Incivilité : oubli des convenances, du savoir-vivre. Ah, oui ! En traînant sur 800 mètres le corps d’Axelle, Youcef et Mohamed ont manqué de savoir-vivre !

Inadéquation des propos de notre Président qui ne veut pas mettre le mot sur le mal. Injure aux défunts. Indignité du comportement de la clique d’arrivistes qui le suivent dans un confusionnisme langagier à la fois corrupteur, lâche et prémédité. Corrupteur des lucidités ; lâche, par crainte du blâme des censeurs humanitaristes et des pontifes du dogme multiculturaliste ; zélateurs installés de l’ancêtre Julien Benda*, pourfendeur criminel des « égoïsmes nationaux ». Prémédité, par refus calculé d’assumer la réalité factuelle en cherchant – par le renoncement à nommer le Mal – les miettes d’une paix sociale quémandée aux « barbares » et qu’ils n’obtiendront pas. Ils ne sont pas une élite de hasard ; ils sont majoritairement des « héritiers » d’une oligarchie qui ne partage pas. Mais ils ont peur.

La voilà donc, l’actuelle et continue « Trahison des clercs » !

Évidemment, l’opposition politique a riposté à l’incongruité présidentielle. Bruno Retailleau (LR) a dénoncé un « laxisme lexical » source de « laxisme judiciaire ». Vrai. « Ce sont des assassinats ! », a tweeté Éric Ciotti (LR). Juste. Si leur repentance langagière est gage d’action future, pardonnons-leur d’avoir, depuis des décennies, accompagné le laxisme d’État des Chirac, Sarkozy et consorts qui nous a menés au bord du précipice où nous sommes.

Méfions-nous de ces messieurs les rhéteurs !

Gabriel Attal, piteux, mais « la voix de son maître », a pointé là des « polémiques politiciennes », insinuant que le journaliste Julien Arnaud aurait, par sa question, poussé notre César à l’euphémisme. Non ! Arnaud avait aussi parlé de « drames » et de la mort de Monguillot.
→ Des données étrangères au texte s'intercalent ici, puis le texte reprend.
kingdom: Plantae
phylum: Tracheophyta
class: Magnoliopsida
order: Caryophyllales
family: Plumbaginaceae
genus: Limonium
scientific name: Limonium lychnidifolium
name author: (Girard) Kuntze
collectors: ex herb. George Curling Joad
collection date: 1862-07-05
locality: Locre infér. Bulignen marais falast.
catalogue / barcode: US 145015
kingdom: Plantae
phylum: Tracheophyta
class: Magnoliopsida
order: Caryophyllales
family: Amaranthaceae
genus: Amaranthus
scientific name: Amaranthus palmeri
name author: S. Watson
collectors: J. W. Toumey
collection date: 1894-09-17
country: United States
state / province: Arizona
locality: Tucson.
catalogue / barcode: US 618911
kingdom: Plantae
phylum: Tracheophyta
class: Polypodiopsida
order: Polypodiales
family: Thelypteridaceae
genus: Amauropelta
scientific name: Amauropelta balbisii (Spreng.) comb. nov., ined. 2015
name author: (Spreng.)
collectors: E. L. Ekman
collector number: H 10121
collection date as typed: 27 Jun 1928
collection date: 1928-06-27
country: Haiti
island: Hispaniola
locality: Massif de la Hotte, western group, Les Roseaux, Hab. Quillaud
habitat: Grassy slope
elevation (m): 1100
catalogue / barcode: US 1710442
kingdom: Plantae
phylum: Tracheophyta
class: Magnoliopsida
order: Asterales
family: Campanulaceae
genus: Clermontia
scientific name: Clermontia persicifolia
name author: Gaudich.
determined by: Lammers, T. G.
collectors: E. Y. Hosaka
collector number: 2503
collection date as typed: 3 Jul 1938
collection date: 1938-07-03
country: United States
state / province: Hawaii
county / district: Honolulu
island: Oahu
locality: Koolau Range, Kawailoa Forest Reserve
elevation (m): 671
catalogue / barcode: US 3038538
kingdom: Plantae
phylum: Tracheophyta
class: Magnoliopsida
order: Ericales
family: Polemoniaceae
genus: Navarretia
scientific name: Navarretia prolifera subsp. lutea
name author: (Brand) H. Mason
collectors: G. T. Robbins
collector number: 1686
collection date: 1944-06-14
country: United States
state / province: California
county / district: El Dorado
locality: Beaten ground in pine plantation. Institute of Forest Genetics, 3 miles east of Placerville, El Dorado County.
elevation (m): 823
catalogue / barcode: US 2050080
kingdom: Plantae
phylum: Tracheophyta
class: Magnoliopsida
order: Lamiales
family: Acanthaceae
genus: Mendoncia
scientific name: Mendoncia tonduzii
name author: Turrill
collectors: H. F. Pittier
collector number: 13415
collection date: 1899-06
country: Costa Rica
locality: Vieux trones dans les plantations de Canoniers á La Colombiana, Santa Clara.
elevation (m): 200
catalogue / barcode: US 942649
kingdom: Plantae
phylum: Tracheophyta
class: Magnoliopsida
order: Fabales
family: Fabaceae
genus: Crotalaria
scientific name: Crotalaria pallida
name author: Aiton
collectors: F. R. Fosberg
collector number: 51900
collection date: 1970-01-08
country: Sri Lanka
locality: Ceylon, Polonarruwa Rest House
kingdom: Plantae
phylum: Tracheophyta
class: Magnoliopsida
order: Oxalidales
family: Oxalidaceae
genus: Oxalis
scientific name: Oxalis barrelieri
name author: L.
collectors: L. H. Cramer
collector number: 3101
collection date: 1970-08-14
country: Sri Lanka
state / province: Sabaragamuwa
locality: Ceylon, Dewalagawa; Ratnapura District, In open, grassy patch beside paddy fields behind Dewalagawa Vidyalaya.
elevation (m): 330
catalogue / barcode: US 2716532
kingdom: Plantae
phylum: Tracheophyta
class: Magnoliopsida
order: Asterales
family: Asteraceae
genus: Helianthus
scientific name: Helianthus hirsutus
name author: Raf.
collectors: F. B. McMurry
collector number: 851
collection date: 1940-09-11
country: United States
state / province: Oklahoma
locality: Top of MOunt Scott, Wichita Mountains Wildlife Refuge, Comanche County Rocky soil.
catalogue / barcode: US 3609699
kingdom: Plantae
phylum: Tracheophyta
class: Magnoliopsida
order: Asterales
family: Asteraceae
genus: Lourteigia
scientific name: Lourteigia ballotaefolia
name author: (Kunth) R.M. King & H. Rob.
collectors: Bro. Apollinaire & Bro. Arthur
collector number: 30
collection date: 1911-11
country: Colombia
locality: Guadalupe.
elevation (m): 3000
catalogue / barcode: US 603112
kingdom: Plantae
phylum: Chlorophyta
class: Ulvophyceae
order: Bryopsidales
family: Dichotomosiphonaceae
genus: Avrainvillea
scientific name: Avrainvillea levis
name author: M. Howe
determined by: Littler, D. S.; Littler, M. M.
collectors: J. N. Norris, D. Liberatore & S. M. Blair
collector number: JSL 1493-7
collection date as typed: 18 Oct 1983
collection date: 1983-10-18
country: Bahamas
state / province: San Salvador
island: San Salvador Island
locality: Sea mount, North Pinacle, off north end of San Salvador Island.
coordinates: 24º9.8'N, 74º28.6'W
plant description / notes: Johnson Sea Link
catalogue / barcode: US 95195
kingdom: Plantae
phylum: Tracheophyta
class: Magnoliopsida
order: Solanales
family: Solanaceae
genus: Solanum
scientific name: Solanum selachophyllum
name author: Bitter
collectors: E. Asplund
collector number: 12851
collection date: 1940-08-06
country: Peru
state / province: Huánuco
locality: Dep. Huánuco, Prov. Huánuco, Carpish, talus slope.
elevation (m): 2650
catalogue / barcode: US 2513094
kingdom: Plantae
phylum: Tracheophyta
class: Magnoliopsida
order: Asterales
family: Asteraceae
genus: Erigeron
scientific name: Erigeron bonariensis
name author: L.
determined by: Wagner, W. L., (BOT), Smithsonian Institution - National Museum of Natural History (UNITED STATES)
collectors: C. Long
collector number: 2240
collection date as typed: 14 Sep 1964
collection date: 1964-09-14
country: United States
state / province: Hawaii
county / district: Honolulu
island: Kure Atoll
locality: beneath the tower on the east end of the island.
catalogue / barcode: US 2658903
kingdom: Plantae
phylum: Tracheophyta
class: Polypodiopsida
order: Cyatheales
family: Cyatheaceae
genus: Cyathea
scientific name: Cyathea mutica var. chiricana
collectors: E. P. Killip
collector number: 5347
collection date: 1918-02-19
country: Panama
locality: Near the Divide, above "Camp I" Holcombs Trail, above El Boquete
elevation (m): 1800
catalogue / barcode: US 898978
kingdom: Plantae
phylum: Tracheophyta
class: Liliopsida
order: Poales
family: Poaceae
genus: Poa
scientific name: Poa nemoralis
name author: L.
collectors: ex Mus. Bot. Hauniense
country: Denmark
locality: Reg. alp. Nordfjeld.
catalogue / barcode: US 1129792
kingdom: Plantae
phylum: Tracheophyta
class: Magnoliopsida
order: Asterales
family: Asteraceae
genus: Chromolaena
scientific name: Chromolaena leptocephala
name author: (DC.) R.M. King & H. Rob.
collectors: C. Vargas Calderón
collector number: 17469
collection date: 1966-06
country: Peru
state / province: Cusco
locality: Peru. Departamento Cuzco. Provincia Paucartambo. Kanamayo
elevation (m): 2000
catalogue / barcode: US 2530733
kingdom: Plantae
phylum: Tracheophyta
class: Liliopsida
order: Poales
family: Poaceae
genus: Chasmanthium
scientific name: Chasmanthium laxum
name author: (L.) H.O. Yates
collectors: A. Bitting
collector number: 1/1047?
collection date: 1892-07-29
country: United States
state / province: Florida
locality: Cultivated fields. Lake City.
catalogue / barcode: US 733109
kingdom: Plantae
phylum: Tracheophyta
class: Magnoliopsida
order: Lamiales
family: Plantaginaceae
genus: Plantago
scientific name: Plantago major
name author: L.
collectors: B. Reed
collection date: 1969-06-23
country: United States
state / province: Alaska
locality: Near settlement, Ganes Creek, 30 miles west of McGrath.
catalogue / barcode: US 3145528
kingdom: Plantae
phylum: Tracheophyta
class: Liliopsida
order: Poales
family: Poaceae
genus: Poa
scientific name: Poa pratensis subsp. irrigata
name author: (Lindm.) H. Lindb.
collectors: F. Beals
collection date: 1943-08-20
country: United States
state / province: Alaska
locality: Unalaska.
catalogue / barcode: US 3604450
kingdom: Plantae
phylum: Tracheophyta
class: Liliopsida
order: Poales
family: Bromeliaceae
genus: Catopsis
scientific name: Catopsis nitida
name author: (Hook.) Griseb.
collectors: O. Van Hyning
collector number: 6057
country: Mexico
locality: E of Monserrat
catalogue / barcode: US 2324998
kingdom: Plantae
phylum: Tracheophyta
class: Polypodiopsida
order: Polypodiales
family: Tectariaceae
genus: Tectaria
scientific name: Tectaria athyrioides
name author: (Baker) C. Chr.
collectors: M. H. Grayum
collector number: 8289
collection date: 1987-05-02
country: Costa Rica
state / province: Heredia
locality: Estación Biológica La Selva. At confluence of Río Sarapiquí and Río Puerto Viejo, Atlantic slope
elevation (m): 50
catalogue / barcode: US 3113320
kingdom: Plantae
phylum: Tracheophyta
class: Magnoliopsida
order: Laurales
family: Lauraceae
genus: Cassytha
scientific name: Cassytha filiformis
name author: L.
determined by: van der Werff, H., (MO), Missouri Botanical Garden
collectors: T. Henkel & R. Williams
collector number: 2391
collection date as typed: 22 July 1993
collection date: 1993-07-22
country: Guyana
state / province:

Macron avait le choix des mots et de l’adresse au peuple !

Voilà qui éclaire sa principale faiblesse politique : son incapacité d’adaptation aux circonstances ; cette arrogance du meilleur et qui le paralyse. Ce soir-là, comme le 14 juillet, plus président de société de commerce que représentant d’un peuple, il n’avait qu’un argumentaire : le plan de relance économique de l’Union européenne. Les Français n’ont pas adhéré. Venu incidemment, aux dernières minutes, le sujet sécuritaire l’a pris au dépourvu. Éduqué aux réductions de la novlangue, il n’a pas su trouver, ou osé, les mots de vérité !

C’est en mettant les vrais mots sur le mal qu’on commence à le vaincre.

Et pour notre malheur, dans cette « guerre » du sens pour l’action, a déjà perdu trois années de batailles ! Nous faudra-t-il choisir un autre général ?

* Julien Benda, La Trahison des clercs, 1927.